Christopher Nolan (2023)

Oppenheimer

"Oppenheimer" est l'adaptation du livre de Kai Bird et Martin J. Sherwin "Robert Oppenheimer: Triomphe et tragédie d'un génie". En VO, le titre compare Oppenheimer au mythe de Prométhée ce qui est repris dans le film dès la citation qui accompagne les premières images. Ce qui est intéressant dans ce mythe, c'est la versatilité de son interprétation au fil du temps lié au fait que dans la réalité comme dans le mythe (qui est justement une manière d'expliquer le monde), le bien et le mal sont indissociables. Vu d'abord comme un héros positif associé aux progrès de la civilisation occidentale, Prométhée est aujourd'hui associé aux dangers de la "science sans conscience" et Robert Oppenheimer illustre bien cette double facette du Titan: le savant qui vole le feu/l'arme ultime de destruction massive aux Dieux afin de donner un avantage décisif à son camp qu'il pense être celui du bien pour voir ensuite sa création lui échapper, devenir le bouc-émissaire d'une Amérique en pleine paranoïa anti-communiste et être torturé par sa conscience face aux terribles conséquences de l'usage de cette arme entre les mains des grandes puissances.

"Oppenheimer" repose donc sur un matériau solide et une excellente interprétation, Cillian Murphy en tête qui est un habitué des films de Christopher Nolan mais accède enfin à un grand rôle. Son Oppenheimer particulièrement complexe est à la fois proche d'Einstein par son approche scientifique et radicalement opposé à lui sur tout le reste. Aussi les rencontres entre les deux hommes, le vieux sage retiré du monde et le carriériste hanté par les conséquences de son pacte faustien et notamment le final, superbe, en dit très peu et en suggère beaucoup.

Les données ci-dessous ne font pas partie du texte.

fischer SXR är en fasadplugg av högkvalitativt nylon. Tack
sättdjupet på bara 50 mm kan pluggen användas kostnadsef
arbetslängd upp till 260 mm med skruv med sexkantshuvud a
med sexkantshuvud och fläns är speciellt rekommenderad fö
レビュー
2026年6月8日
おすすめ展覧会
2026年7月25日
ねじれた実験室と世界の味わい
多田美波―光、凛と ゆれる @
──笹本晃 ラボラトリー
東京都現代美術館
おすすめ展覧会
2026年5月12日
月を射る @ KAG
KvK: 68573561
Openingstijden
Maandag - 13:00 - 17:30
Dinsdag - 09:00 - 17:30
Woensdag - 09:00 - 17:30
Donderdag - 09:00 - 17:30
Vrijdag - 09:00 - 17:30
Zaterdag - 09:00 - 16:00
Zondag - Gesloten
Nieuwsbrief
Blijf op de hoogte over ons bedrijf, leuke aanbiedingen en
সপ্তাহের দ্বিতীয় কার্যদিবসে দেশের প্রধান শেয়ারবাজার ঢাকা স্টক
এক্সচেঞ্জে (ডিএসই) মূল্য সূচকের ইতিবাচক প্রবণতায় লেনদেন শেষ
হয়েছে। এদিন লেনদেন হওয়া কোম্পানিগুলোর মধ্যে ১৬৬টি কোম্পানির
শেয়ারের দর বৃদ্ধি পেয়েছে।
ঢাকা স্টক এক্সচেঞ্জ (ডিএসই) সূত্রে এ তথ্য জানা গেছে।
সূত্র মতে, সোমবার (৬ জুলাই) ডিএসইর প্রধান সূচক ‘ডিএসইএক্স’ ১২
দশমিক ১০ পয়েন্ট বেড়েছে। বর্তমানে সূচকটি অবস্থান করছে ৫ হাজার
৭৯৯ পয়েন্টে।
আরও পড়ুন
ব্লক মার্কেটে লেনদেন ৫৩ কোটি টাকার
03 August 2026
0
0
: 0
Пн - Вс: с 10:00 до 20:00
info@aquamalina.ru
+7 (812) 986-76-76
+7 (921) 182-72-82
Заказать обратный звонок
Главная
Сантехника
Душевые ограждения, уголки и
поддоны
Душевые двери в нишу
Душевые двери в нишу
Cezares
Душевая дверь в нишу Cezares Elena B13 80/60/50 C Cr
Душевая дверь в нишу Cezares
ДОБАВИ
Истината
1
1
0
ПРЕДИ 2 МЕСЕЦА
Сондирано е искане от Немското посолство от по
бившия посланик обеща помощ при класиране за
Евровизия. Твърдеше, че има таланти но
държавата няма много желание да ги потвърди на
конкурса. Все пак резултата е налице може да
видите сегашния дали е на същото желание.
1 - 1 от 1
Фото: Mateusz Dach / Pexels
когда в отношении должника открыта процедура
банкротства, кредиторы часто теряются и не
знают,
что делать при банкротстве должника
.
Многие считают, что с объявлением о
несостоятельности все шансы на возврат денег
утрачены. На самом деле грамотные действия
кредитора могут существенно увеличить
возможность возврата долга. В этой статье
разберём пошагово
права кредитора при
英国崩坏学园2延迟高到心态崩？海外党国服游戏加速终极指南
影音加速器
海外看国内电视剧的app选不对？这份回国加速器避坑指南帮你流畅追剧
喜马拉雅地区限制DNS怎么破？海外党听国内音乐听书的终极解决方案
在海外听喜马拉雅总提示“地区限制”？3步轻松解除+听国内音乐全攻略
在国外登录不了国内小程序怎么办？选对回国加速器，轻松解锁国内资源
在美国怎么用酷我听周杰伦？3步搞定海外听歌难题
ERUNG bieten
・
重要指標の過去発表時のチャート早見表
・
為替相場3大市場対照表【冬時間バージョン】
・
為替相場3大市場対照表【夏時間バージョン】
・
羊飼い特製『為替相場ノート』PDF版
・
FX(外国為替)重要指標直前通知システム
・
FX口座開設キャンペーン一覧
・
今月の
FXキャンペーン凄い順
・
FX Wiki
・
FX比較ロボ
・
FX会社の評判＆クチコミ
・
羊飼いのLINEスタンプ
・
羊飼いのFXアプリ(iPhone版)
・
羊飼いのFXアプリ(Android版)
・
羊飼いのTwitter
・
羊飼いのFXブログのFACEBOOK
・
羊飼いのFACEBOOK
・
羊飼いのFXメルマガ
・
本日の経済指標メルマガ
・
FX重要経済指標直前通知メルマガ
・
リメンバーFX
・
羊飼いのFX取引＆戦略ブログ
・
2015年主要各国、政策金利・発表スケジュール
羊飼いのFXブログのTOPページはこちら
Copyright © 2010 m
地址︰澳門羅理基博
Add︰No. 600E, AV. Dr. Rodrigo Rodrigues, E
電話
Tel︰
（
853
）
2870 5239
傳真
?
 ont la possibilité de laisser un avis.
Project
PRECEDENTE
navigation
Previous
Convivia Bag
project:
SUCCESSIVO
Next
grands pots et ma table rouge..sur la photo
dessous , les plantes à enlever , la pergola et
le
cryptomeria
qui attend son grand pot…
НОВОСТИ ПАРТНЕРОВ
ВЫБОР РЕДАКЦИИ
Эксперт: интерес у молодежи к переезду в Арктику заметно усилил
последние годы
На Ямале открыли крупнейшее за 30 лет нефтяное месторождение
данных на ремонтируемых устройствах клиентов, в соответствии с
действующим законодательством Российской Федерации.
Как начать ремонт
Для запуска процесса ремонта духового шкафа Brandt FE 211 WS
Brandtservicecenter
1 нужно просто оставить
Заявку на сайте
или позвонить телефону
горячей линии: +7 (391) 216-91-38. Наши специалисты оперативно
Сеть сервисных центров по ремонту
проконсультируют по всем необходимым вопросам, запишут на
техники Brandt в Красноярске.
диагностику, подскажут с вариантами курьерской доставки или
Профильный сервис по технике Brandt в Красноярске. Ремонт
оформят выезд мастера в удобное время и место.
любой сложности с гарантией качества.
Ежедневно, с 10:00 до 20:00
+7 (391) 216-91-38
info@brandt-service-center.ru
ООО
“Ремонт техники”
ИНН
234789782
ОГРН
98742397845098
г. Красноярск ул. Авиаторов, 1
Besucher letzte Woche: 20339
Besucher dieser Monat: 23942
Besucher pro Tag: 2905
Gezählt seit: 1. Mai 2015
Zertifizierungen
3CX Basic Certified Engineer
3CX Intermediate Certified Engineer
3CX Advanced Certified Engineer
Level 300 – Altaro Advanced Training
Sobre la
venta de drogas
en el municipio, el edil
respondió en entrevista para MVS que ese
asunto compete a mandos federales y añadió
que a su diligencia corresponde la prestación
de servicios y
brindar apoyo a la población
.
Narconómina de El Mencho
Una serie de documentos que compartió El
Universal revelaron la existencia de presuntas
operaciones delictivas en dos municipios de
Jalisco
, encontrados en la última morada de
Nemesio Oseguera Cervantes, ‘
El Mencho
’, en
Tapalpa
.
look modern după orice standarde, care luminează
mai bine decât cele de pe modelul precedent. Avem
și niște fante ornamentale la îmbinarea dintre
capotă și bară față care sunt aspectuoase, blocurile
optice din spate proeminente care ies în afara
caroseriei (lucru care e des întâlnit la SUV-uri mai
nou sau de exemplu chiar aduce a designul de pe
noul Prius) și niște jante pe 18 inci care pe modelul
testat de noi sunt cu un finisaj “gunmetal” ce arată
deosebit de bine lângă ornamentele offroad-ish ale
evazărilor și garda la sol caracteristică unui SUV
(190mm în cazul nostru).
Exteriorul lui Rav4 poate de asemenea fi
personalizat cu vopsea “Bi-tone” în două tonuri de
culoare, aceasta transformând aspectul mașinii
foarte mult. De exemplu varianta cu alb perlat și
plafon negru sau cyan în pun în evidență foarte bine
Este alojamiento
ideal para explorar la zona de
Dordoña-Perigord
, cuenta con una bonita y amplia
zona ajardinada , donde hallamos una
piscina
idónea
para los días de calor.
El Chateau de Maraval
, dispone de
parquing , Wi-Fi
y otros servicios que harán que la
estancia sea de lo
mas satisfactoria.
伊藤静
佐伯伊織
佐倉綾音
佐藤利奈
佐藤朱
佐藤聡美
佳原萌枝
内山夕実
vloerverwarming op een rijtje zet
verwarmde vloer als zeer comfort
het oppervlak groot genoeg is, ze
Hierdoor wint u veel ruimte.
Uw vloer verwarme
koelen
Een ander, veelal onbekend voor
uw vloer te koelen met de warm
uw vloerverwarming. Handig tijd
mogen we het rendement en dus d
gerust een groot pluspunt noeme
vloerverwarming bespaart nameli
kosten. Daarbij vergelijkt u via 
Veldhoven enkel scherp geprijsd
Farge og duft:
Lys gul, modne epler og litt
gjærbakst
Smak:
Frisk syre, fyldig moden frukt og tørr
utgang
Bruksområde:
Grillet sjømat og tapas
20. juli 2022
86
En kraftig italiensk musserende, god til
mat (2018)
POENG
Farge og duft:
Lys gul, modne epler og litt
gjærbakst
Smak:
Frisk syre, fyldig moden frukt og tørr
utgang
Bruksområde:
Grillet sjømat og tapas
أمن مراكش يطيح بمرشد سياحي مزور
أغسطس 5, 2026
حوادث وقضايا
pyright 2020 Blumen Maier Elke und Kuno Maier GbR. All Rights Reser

Des scènes de cette puissance, il y en a d'autres comme l'essai nucléaire qui précède le largage des bombes sur le japon ou la conférence durant laquelle Oppenheimer prend conscience de l'horreur qu'il a rendu possible. Dans les deux cas le décalage entre l'image et le son amplifie la sensation d'apocalypse. Le parallèle entre la basse vengeance de Lewis Strauss, le président de la commission à l'énergie atomique des USA (AEC) sur Oppenheimer puis la revanche des scientifiques au Sénat sur celui-ci vaut aussi son pesant d'or d'autant que si Strauss (Robert Downey Junior) est un personnage simple (un aigri bouffi d'ego), la façon dont Oppenheimer utilise ses démêlés extra-judiciaires pour échapper à sa culpabilité en se posant en victime du maccarthysme est troublante.

Hélas avant cela, il faut subir ce qui s'apparente à une interminable purge de paroles creuses émises par des personnages qui le sont tout autant. Les détracteurs de "Oppenheimer" ont raison au moins sur un point. Le film est "trop": trop long, trop bavard, trop rempli d'effets de style et de personnages secondaires inutiles (tous ces scientifiques au nom et au visage interchangeable auraient pu être réduits de moitié, on aurait pu se passer des scènes de sexe avec l'amante communiste etc). Mais un film plus épuré, plus posé, moins grandiloquent aurait sans doute été moins grand public, aurait moins fait le buzz et Christopher Nolan n'aurait pas pu y greffer ses marottes formalistes. Dommage, il n'en aurait été que plus fort.